BackupPC-users

Re: [BackupPC-users] Correct rsync parameters for doing incremental transfers of large image-files

2012-05-12 06:58:41
Subject: Re: [BackupPC-users] Correct rsync parameters for doing incremental transfers of large image-files
From: Andreas Piening <andreas.piening AT gmail DOT com>
To: "General list for user discussion, questions and support" <backuppc-users AT lists.sourceforge DOT net>
Date: Sat, 12 May 2012 12:57:07 +0200
Hi Les,

I allready thought about that and I agree that the handling of large image files is problematic in general. I need to make images for the windows-based virtual machines to get them back running when a disaster happens. If I go away from backuppc for transfering these images, I don't see any benefits (maybe because I just don't know of a image solution that solves my problems better).
As I already use backuppc to do backups of the data partitions (all linux based) I don't want my backups to become more complex than necessary.
I can live with the amount of harddisk space the compressed images will consume and the IO while merging the files is acceptable for me, too.
I can tell the imaging software (partimage) to cut the image into 2 GB volumes, but I doubt that this enables effective pooling, since the system volume I make the image from has temporary files, profiles, databases and so on stored. If every image file has changes (even if there are only a few megs altered), I expect the rsync algorithm to be less effective than comparing large files where it is more likely to have a "unchanged" long part which is not interrupted by artificial file size boundaries resulting from the 2 GB volume splitting.

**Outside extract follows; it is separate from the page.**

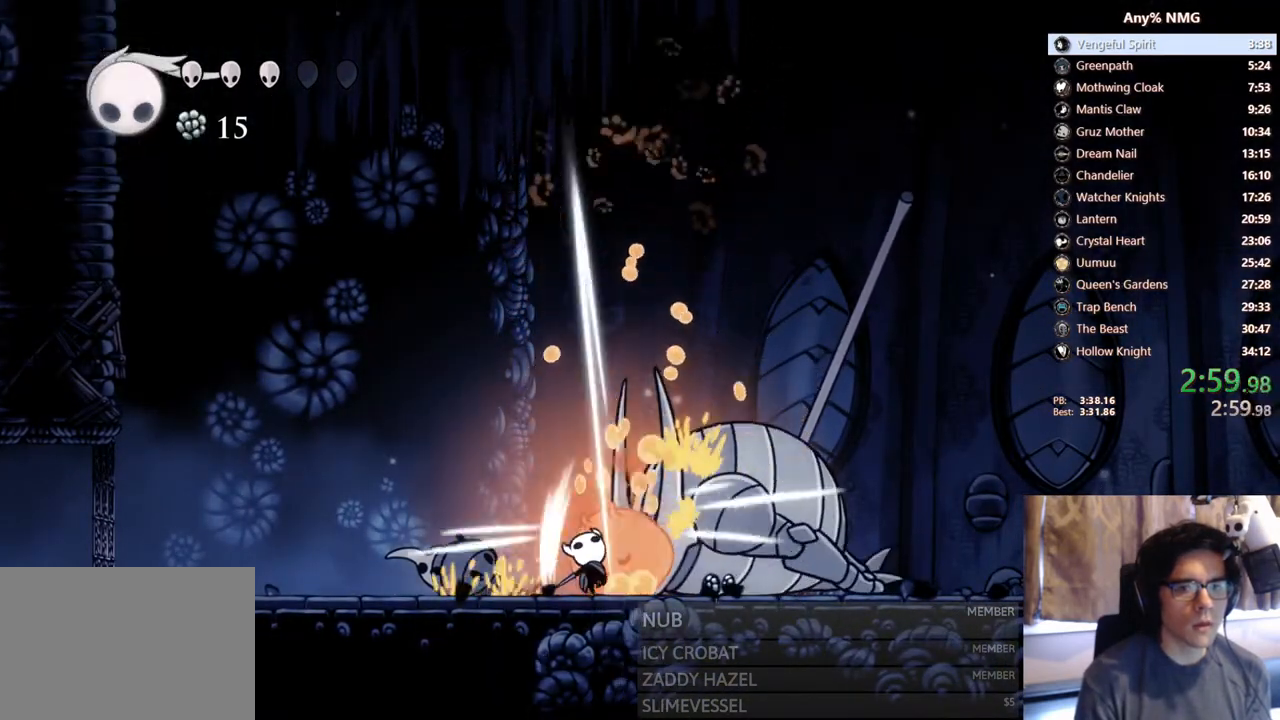
{"dt_ms": 500, "buttons": ["X", "DPAD_UP"], "left_stick": "center", "right_stick": "center", "events": [[133, "X", "up"], [267, "X", "down"]]}
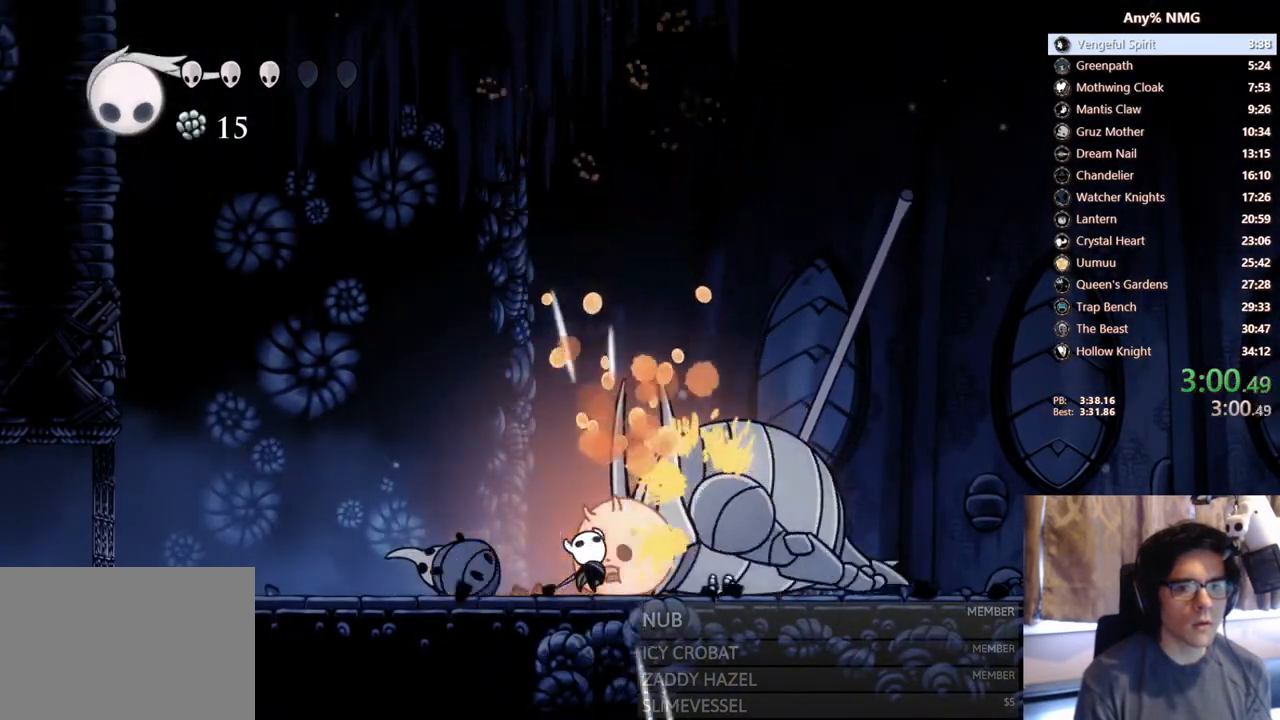
{"dt_ms": 500, "buttons": ["DPAD_UP"], "left_stick": "center", "right_stick": "center", "events": [[17, "X", "up"], [183, "X", "down"], [450, "X", "up"]]}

I hope I made my situation clear.
If anyone has experiences in large image file handling which I may benefit from, please let be know!

Thank you very much,

Andreas Piening

Am 12.05.2012 um 06:04 schrieb Les Mikesell:

On Fri, May 11, 2012 at 4:01 PM, Andreas Piening
<andreas.piening AT gmail DOT com> wrote:
Hello Backuppc-users,

I stuck while trying to identify the suitable rsync parameters to handle large image file backups with backuppc.

Following scenario: I use partimage to do LVM-snapshot based full images of my virtual (windows-) machines (KVM) blockdevices. I want to save theses images from the virtualization server to my backup machine running backuppc. The images are between 40 and 60 Gigs uncompressed each. The time-window for the backup needs to stay outside the working hours and is not large enough to transfer the images over the line every night. I red about rsync's capability to only transfer the changed parts in the file by a clever checksum-algorithm to minimize the network traffic. That's what I want.

I tested it by creating a initial backup of one image, created a new one with only a few megs of changed data and triggered a new backup process. But I noticed that the whole file was re-transfered. I waited till the end to get sure about that and decided that it was not the ultimate idea to check this with a compressed 18 GB image file but this was my real woking data image and I expected it to work like expected. Searching for reasons for the complete re-transmission I ended in a discussion-thread where they talked about rsync backups of compressed large files. The explanation made sense to me: The compression algorithm can cause a complete different archive file even if just some megs of data at the beginning of the file hast been altered, because of recursion and back-references.
So I decided to store my image uncompressed which is about 46 Gigs now. I found out that I need to add the "-C" parameter to rsync, since data compression is not enabled per default. Anyway: the whole file was re-created in the second backup run instead of just transfering the changed parts, again.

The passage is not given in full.